By Cate Berenato

On January 29, 2016, the Fourth Circuit, in the published case U.S. v. Purdue Pharma, upheld the District Court for the Southern District of West Virginia’s dismissal of a qui tam action brought under the False Claims Act (“FCA”). The court found that the FCA’s public disclosure bar prohibited the action.

The issue in the case was whether the FCA’s federal disclosure bar stripped the district court of jurisdiction over the relator’s FCA claims. The Fourth Circuit held that the district court was correct when it ruled that it did not have jurisdiction over the claims because of the bar.

Mark and Angela Radcliffe’s Claims

Mark Radcliffe, a former sales manager for Purdue Pharma previously filed a qui tam action against Purdue under the FCA. Radcliffe alleged that Purdue fraudulently marketed OxyContin as having an inflated equianalgesic ratio, resulting in physicians prescribing and the government paying for the medication.

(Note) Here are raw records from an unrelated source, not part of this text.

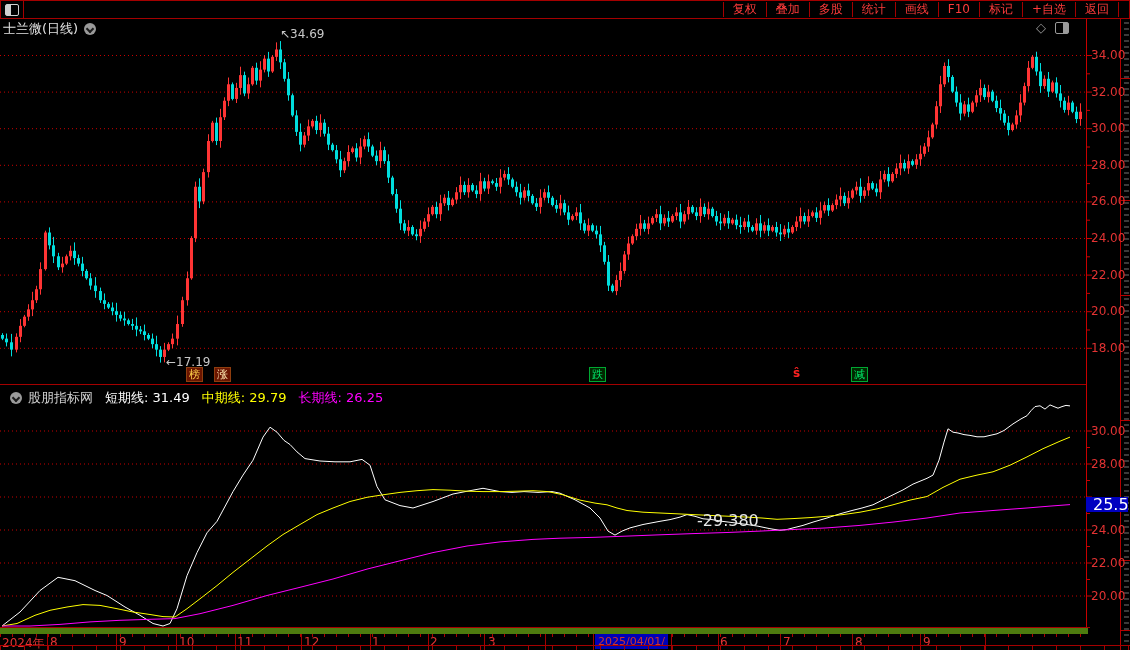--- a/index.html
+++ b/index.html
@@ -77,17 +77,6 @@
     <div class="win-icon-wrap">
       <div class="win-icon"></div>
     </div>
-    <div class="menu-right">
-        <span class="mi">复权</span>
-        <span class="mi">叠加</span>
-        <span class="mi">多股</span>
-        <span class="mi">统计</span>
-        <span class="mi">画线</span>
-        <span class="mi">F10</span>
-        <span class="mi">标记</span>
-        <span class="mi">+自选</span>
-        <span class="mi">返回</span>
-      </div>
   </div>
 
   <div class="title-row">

The Fourth Circuit previously dismissed the case because Radcliffe signed a release before leaving Purdue.

After the Fourth Circuit dismissed that case, Radcliffe’s wife, Angela (“relator”), filed another qui tam action against Purdue. Her claims were nearly identical to her husband’s, and the attorney who filed her husband’s claims filed the relator’s. The district court dismissed the relator’s claims because it stated that the FCA’s public disclosure bar “stripped the court of subject matter jurisdiction.”

The FCA’s Public Disclosure Bar

 The FCA provides a cause of action for anyone who presents the government with a false or fraudulent claim for payment. The FCA’s public disclosure bar states that “[n]o court shall have jurisdiction over an action under this section based upon the public disclosure of allegations.” In other words, actions are precluded where the relator has partly or fully derived her qui tam action allegations from public disclosures, regardless of where the relator obtained the information.

The Public Disclosure Rule Barred this Claim

Here, the court stated, the relator derived her allegations from public disclosures. She did not independently discover the facts that formed her allegations. To the contrary, her knowledge of the facts came from her attorney’s involvement in Mr. Radcliffe’s previous qui tam action.

The court stated that the FCA’s purpose supported this decision. The FCA encourages whistleblowing while preventing “parasitic” qui tam actions where relators “simply feed off previous disclosures of government fraud.” Here, the relator did not provide any useful, new information but rather reiterated the substance of Mr. Radcliffe’s previous claim. Thus, the Fourth Circuit upheld the district court’s dismissal of the relator’s claim.